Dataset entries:
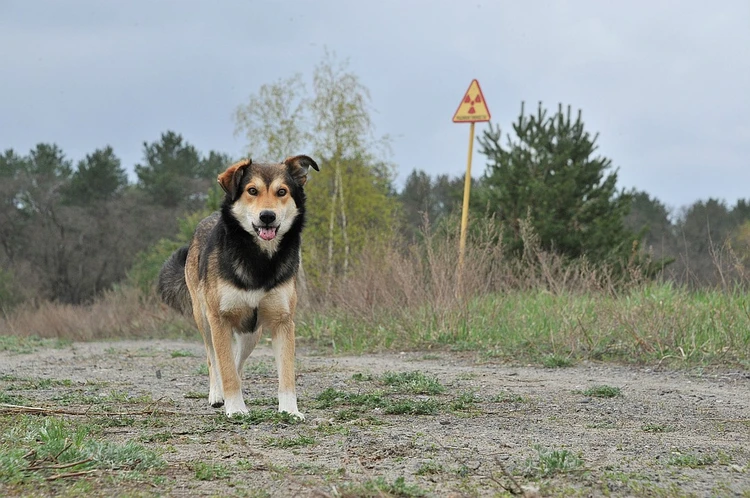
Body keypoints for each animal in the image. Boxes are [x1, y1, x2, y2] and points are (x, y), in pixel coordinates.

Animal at [160, 155, 318, 416]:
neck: (260, 258)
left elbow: (286, 373)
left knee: (236, 361)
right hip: (204, 318)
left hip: (252, 332)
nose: (267, 216)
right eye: (252, 190)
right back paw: (217, 394)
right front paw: (235, 408)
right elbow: (223, 366)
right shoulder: (219, 318)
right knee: (213, 359)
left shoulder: (283, 321)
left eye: (282, 191)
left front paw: (289, 410)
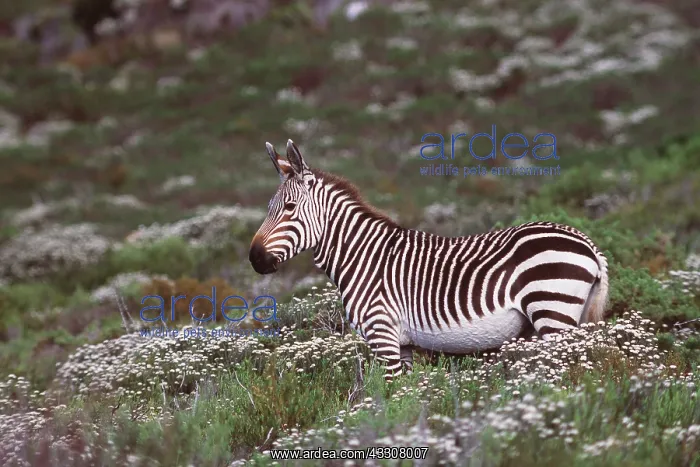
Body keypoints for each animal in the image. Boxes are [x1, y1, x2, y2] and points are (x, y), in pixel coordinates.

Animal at [249, 139, 609, 381]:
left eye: (289, 208)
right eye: (268, 207)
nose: (254, 259)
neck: (362, 257)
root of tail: (589, 243)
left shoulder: (382, 334)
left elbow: (391, 402)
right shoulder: (403, 344)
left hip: (553, 311)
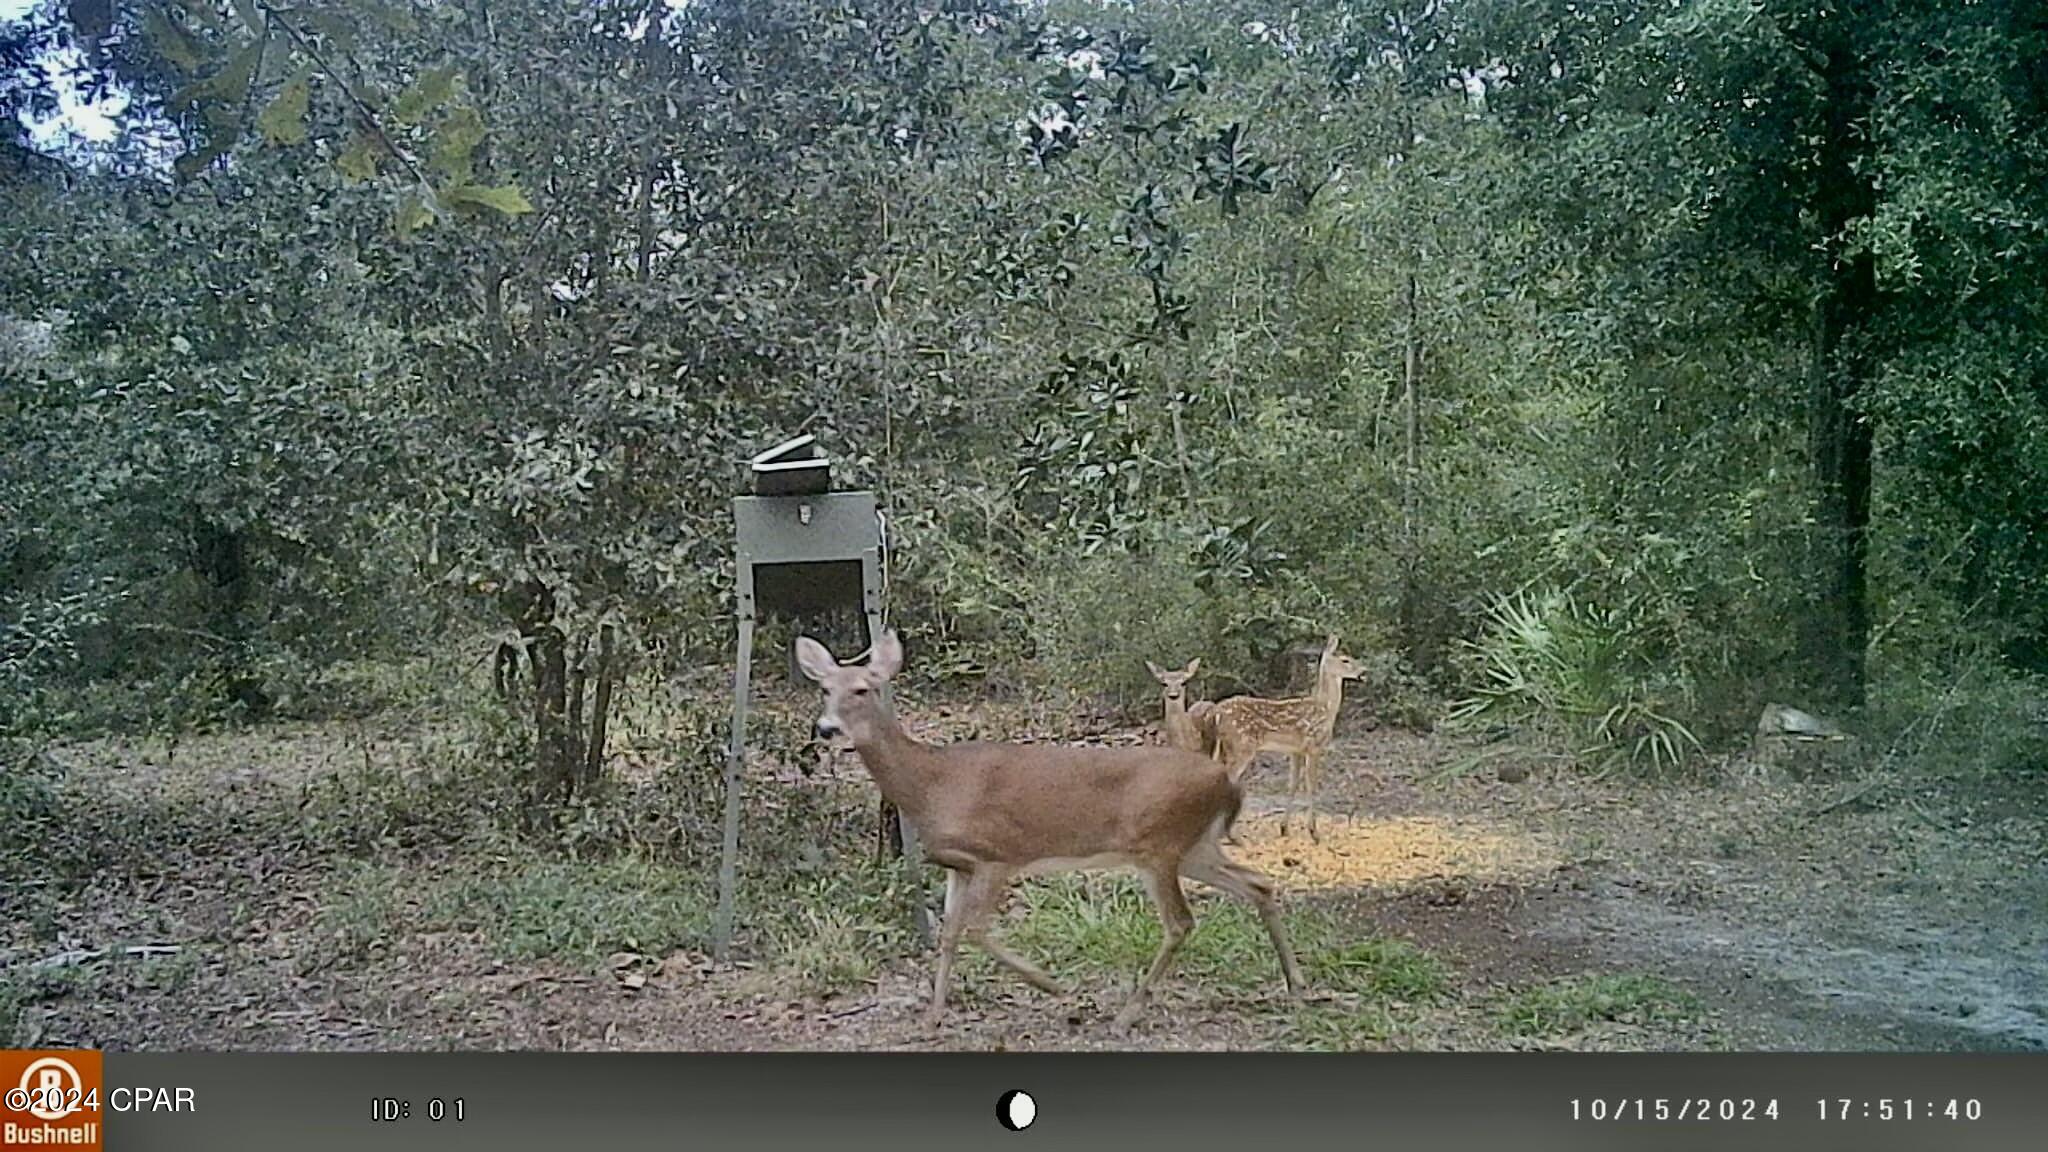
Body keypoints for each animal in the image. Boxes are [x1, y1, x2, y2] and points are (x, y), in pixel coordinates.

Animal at [790, 627, 1302, 1033]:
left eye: (861, 689)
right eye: (824, 689)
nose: (826, 728)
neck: (932, 784)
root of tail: (1227, 783)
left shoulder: (997, 855)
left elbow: (974, 929)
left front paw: (1054, 985)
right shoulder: (957, 865)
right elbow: (950, 933)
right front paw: (933, 1016)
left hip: (1158, 843)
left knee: (1181, 922)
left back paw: (1126, 1014)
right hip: (1195, 846)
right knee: (1258, 884)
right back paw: (1295, 983)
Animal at [1204, 631, 1368, 840]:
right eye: (1345, 659)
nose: (1364, 670)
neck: (1325, 708)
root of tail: (1216, 712)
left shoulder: (1295, 750)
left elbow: (1292, 784)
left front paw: (1284, 828)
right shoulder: (1314, 746)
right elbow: (1311, 785)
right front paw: (1314, 832)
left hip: (1224, 746)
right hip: (1241, 746)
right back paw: (1229, 835)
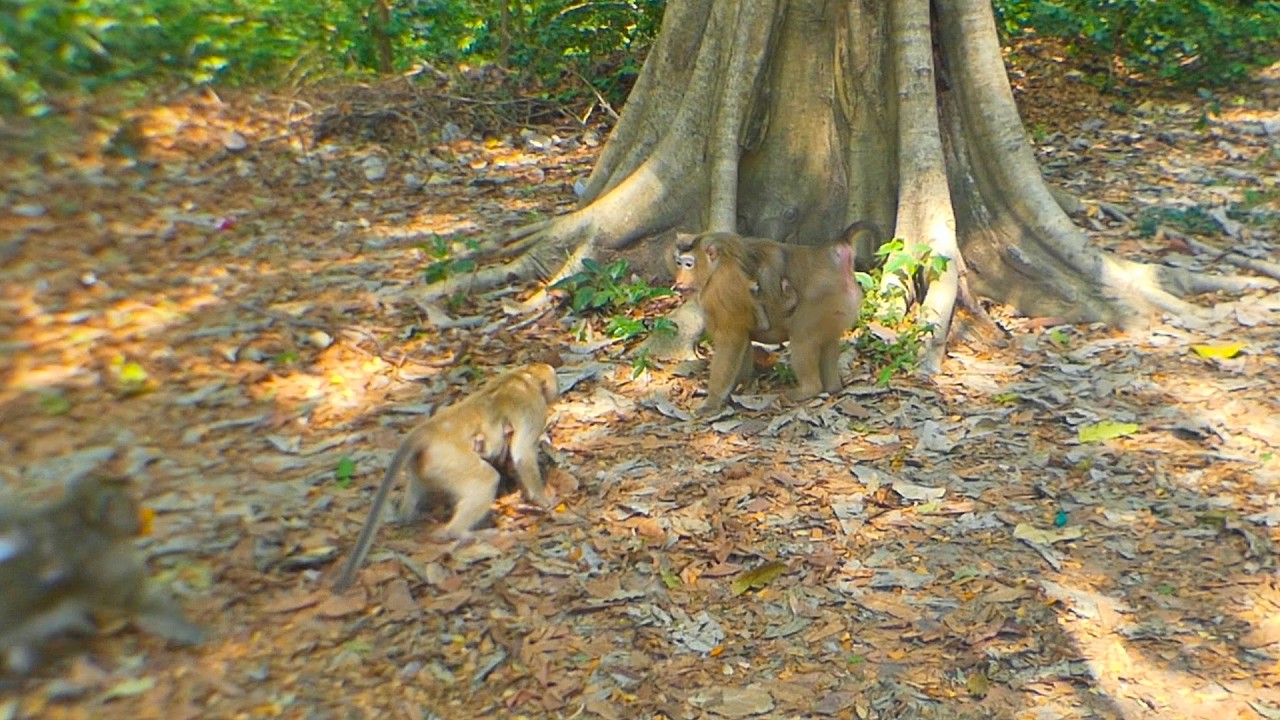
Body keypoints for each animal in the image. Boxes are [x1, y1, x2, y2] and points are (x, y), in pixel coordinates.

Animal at [0, 477, 204, 674]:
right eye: (130, 504)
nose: (141, 520)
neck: (82, 519)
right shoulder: (109, 567)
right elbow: (143, 603)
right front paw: (193, 631)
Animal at [333, 363, 559, 592]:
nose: (555, 391)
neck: (524, 376)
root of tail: (426, 430)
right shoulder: (533, 406)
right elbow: (522, 454)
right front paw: (544, 500)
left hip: (426, 464)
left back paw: (407, 516)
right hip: (450, 459)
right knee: (486, 479)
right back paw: (462, 533)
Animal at [672, 223, 874, 413]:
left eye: (689, 264)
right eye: (679, 263)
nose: (678, 282)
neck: (717, 266)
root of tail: (832, 251)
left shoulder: (723, 287)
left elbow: (731, 339)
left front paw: (713, 401)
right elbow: (743, 339)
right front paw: (740, 386)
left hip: (822, 300)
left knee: (801, 336)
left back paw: (809, 389)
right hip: (838, 306)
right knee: (828, 339)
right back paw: (833, 387)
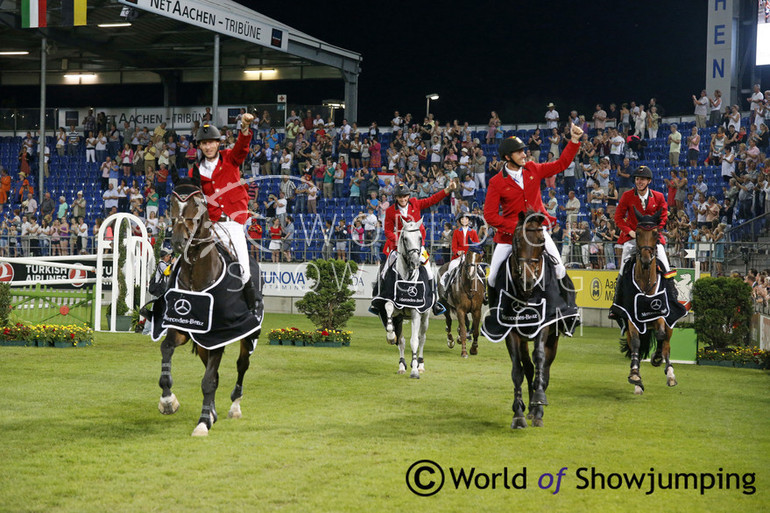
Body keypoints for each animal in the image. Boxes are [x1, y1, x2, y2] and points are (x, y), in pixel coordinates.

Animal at [157, 180, 260, 436]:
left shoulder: (219, 336)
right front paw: (168, 401)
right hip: (203, 343)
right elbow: (166, 350)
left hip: (247, 335)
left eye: (198, 204)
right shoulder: (183, 329)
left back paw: (234, 407)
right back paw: (213, 411)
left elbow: (208, 381)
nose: (178, 241)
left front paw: (203, 423)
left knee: (241, 366)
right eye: (172, 202)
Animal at [620, 210, 676, 394]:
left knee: (666, 343)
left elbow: (661, 335)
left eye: (656, 233)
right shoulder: (632, 318)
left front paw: (657, 358)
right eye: (637, 233)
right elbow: (636, 343)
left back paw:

Task brief: The answer should be a single number: the count of lines in the records that hold the string "nose".

Answer section: 8